Der Meistbegünstigungsgrundsatz des Art. VII Abs. 1 UNÜ kann aber auf einem anderen Wege zur Anerkennung der Schiedsvereinbarung und damit des Schiedsspruchs führen. Das Übereinkommen läßt die Anwendung nationalen Rechts zu, soweit es der Anerkennung und Vollstreckung des Schiedsspruchs günstiger ist (Art. VII Abs. 1 UNÜ). Das deutsche Gericht ist deshalb befugt, auch ohne daß sich die Parteien darauf berufen, auf das anerkennungs- freundlichere innerstaatliche Recht in toto zurückzugreifen. Denn es hat das Recht - völkerrechtliche Verträge ebenso wie (originär-)nationales Recht - von Amts wegen zu beachten. Nach dem vorbeschriebenen Meistbegünstigungs-Grundsatz ist mithin - sofern schiedsfreundlicher - das deutsche Recht, d.h. die Vorschriften der ZPO zur Anerkennung und Vollstreckung ausländischer Schiedssprüche anwendbar. Dort wird aber, abgesehen von wenigen eigenständigen Regelungen, das UNÜ in Bezug genommen (dessen formforderndem Artikel II Abs. 1 und 2, wie dargelegt, hier nicht genügt wurde). Weitgehend wird zwar der Meistbegünstigungsgrundsatz (Art. VII Abs. 1 UNÜ) dahin verstanden, daß er - unter Durchbrechung der Rückverweisung des nationalen Rechts auf das UNÜ - die Anwendung von im Vergleich zu Art. II Abs. 2 UNÜ zurückhaltenderen nationalen Formvorschriften wie die des § 1031 ZPO erlaubt. Für ein solches anerkennungsfreundlicheres Verständnis des Meistbegünstigungsgrundsatzes spricht viel. Dies kann jedoch dahinstehen. Die Formerfordernisse des danach ggf. berufenenen § 1031 ZPO sind hier nicht erfüllt.
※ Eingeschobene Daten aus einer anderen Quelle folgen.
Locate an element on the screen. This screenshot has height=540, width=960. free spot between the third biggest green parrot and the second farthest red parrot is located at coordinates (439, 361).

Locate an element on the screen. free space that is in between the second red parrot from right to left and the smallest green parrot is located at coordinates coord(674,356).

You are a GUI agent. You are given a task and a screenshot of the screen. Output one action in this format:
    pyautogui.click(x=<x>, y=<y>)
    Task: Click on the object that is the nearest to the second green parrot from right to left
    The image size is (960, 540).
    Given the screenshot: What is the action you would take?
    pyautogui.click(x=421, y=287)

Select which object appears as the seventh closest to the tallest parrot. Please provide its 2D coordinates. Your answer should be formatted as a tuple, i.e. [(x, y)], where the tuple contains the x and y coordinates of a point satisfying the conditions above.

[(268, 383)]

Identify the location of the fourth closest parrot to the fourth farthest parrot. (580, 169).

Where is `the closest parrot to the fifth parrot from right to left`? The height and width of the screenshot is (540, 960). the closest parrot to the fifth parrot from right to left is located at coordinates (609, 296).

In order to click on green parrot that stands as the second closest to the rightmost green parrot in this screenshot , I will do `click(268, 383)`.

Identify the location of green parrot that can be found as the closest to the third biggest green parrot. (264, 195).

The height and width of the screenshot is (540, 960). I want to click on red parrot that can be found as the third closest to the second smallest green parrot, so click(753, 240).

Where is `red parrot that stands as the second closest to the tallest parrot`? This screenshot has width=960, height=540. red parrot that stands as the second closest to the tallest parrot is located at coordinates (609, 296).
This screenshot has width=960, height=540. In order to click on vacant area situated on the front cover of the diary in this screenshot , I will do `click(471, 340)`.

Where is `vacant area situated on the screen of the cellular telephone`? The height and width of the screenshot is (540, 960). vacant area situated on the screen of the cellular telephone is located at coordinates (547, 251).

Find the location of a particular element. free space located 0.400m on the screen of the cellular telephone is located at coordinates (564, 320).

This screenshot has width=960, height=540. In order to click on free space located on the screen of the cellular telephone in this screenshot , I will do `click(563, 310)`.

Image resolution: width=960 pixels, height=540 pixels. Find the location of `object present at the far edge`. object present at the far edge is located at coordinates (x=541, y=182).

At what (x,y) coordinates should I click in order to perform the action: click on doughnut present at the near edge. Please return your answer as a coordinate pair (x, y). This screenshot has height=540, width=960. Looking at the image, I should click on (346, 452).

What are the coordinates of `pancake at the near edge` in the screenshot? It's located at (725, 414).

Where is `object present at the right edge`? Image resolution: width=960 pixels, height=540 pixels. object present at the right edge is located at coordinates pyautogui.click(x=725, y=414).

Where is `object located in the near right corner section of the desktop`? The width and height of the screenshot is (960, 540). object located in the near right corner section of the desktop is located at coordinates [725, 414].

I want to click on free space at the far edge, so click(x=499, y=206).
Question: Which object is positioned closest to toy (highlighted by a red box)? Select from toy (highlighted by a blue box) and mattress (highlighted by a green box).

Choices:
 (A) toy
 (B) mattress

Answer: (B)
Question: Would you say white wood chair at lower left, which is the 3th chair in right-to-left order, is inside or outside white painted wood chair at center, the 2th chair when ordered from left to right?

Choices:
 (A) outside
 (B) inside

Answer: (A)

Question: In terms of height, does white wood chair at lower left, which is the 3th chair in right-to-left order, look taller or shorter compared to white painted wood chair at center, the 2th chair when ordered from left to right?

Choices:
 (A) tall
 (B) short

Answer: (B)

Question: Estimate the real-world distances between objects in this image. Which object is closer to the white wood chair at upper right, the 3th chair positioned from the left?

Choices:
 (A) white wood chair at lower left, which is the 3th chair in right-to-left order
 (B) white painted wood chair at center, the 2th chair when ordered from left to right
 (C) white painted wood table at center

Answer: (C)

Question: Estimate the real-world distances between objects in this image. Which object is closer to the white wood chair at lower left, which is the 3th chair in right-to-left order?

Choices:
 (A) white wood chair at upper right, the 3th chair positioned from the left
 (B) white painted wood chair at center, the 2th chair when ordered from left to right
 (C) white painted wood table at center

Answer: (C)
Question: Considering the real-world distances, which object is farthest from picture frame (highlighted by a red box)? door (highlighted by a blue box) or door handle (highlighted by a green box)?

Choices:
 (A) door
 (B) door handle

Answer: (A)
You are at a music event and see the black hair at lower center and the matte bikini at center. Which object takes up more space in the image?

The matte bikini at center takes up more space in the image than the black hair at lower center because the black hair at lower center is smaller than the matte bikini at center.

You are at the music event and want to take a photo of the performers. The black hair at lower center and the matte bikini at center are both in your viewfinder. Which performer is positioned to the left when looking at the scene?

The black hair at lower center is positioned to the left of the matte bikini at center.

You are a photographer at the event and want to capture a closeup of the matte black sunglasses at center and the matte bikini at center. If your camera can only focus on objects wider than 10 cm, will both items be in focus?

Die durch den Meistbegünstigungsgrundsatz gebotene Anwendung schiedsfreundlicheren nationalen Rechts gilt allerdings nicht nur für die Bestimmungen zur Anerkennung und Vollstreckung von Schiedssprüchen. Sie umfaßt ferner die (nationalen) Kollisionsregeln und das danach als Statut der Schiedsvereinbarung berufene nationale Recht. Unterliegt die Schiedsvereinbarung nach dem - durch den lex-fori-Grundsatz bestimmten - internationalen Privatrecht des Exequaturstaates einem nationalen Recht, das liberalere Formvorschriften hat als diejenigen des Art. 2 Abs. 1 und 2 UNÜ, ist dieses anerkennungsfreundlichere nationale Recht gem. Art. VII Abs. 1 UNÜ maßgeblich. So kann der Streitfall liegen, was im Verfahren der Rechtsbeschwerde indes nicht abschließend entschieden werden kann.
Kollisionsrecht ist hier das (deutsche) EGBGB als lex fori. Danach kommt es für das Recht, dem die Schiedsvereinbarung unterliegt - und dessen Form regiert (vgl. Art. 11 Abs. 1 erste Alternative EGBGB) - auf die Parteivereinbarung an. Der Unternehmer hat vorgetragen, die Parteien hätten, was gem. Art. 28 Abs. 2 EGBGB zu vermuten ist, den zwischen ihnen geschlossenen Vertrag über Baggerleistungen und die Schiedsvereinbarung niederländischem Recht unterstellt. Nach der somit maßgeblichen niederländischen Rechtsprechung ist für die Einbeziehung der die Schiedsklausel enthaltenden AGB ausreichend, wenn bei langjährigen Geschäftsbeziehungen - wie geschehen - ein entsprechender Hinweis auf den Rechnungen oder auf dem Briefpapier erfolgt.